EXTRACT:
Miranda Warning, What Is That?

 

We’ve all seen someone on a police TV show yell “I know my rights”, and they’re typically intoxicated or otherwise incoherent and actually don’t know their rights at all, but what are they actually referring to?



Most people know *what* your Miranda rights are, but there is a lot of myth and confusion about when they are read and what police can and can’t ask.

MYTH: Police must read Miranda rights at the moment of arrest.
REALITY: Police are ONLY required to read a suspect their Miranda rights, IF they are in custody (not merely being detained) AND police intend to ask questions regarding testimonial information. Miranda rights are in regards to being questioned while in custody, so until police plan to start asking questions to gather testimonial evidence, they have NO obligation to advise an arrestee of their Miranda rights.


MYTH: If Miranda isn’t read, it is an illegal arrest and you have to be let go.
REALITY: If police question an arrestee about an incident AFTER an arrest without reading the Miranda warning, the statements made during that improper questioning will normally be inadmissible in court, but it has NO effect on any other evidence which is independent of those statements. Indeed, Miranda himself was retried and found guilty despite his confession being thrown out by the landmark court case.

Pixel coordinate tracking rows
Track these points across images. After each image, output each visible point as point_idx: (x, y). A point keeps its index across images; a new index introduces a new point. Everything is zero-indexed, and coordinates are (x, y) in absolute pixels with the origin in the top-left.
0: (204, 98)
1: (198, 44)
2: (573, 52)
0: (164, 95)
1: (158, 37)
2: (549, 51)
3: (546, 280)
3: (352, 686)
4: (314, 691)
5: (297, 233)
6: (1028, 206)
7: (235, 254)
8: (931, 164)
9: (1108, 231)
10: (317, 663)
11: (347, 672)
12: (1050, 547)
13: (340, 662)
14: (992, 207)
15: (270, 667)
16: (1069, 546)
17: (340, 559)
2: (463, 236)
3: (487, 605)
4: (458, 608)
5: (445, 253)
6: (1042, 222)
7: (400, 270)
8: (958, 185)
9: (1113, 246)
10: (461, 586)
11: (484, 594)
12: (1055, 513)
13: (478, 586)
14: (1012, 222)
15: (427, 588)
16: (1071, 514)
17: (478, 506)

...

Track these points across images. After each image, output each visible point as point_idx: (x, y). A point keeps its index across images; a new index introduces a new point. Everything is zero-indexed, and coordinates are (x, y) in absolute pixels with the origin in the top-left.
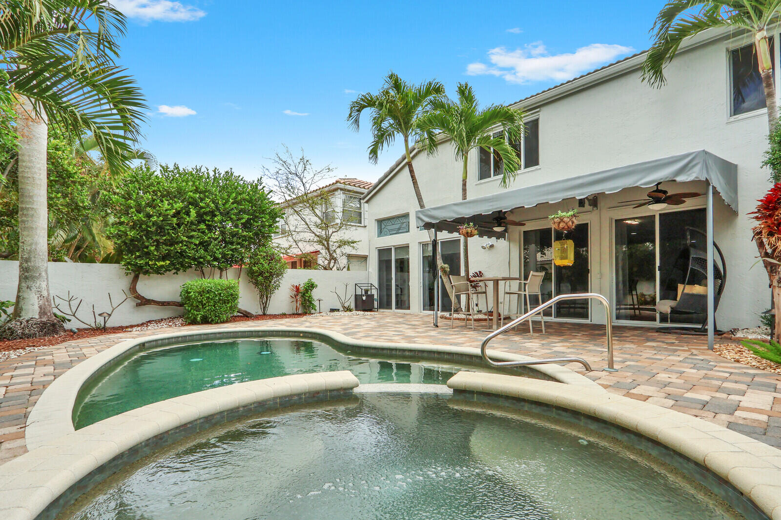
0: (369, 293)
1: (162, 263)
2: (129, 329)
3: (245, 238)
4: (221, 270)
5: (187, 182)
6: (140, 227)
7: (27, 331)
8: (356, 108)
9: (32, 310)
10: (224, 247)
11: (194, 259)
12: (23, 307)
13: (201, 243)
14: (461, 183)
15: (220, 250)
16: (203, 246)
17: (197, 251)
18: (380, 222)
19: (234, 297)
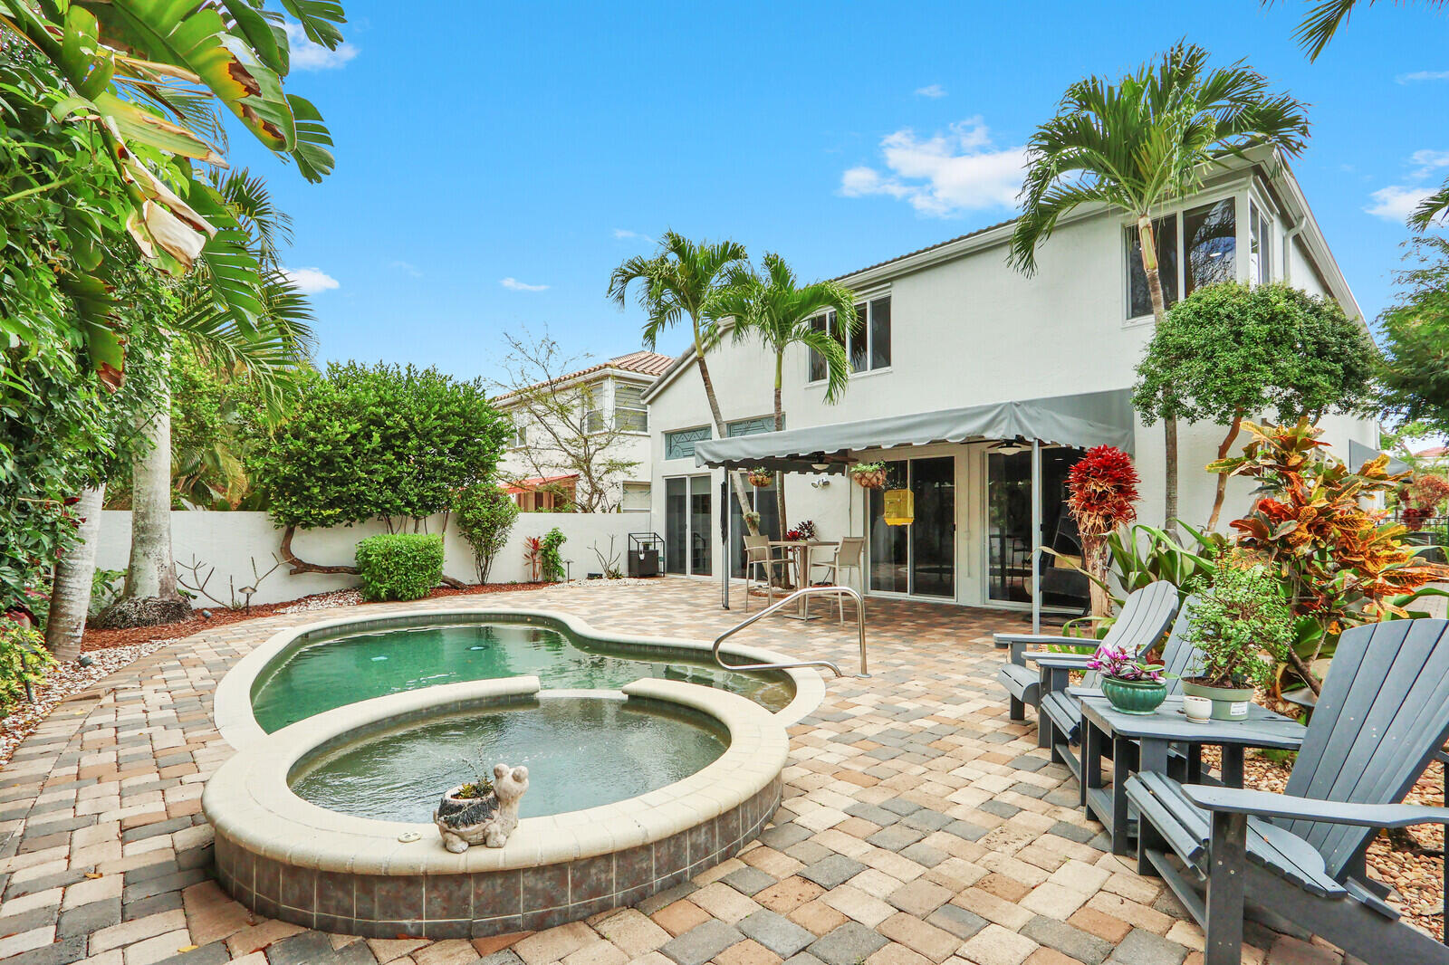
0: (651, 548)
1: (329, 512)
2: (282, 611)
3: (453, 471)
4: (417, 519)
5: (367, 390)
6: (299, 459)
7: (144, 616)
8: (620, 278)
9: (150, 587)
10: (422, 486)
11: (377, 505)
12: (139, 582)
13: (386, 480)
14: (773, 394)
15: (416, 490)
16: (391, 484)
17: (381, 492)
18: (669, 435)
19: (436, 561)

---

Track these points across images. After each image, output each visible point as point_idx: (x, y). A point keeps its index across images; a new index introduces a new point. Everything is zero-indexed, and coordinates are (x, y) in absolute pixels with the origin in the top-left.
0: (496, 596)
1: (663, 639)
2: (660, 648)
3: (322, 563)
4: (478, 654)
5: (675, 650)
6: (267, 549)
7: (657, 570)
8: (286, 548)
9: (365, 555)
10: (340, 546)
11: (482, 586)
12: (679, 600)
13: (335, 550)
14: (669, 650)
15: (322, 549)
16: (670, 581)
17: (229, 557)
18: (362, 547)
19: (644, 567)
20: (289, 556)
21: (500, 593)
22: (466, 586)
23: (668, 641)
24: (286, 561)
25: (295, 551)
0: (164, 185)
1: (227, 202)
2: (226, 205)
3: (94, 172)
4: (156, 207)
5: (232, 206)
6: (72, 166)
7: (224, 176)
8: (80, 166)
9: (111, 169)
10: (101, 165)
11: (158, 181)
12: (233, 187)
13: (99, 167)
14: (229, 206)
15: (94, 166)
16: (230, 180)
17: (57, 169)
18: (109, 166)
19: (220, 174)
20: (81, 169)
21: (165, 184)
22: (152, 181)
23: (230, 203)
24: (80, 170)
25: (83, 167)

EXERCISE A:
List every distinct word of two or more letters that the Miranda warning text writes entirely in capital letters.
EXERCISE B:
Carry on the Miranda warning text from its final sentence.
These rows have no connection to the Miranda warning text.

EXERCISE ANSWER A:
TV, MYTH, REALITY, ONLY, IF, AND, NO, AFTER

EXERCISE ANSWER B:
MYTH: If you invoke your Miranda rights, police can’t ask you anything else.
REALITY: Once someone invokes their Miranda rights, police cannot ask any questions which might reasonably be expected to require a testimonial answer. However, officers can still ask other, non-investigatory questions, or questions regarding an arrestee’s identity.

MYTH: There’s NO exception! Once someone is arrested anything they say before they’re Mirandized “don’t count”.
REALITY: Since Miranda rights only cover questioning WHILE under arrest, if an arrestee ISN’T being questioned but still makes statements (known as “spontaneous utterances”), those statements are still perfectly admissible in court. (If officers are leading an arrestee to a patrol car, and he just exclaims to the officer “That dude is lucky I didn’t kill him.”, that utterance is admissible in court).
As well, in exigent circumstances where there is a risk to the public (such as a discarded firearm or missing kidnapping victim) the “public safety” exception to the Miranda requirement allows officers to ask questions about that risk in the aftermath of an arrest prior to reading Miranda. (In the case that established this exception, a man arrested in a store had an empty shoulder holster and was asked by the arresting officer where the gun was.)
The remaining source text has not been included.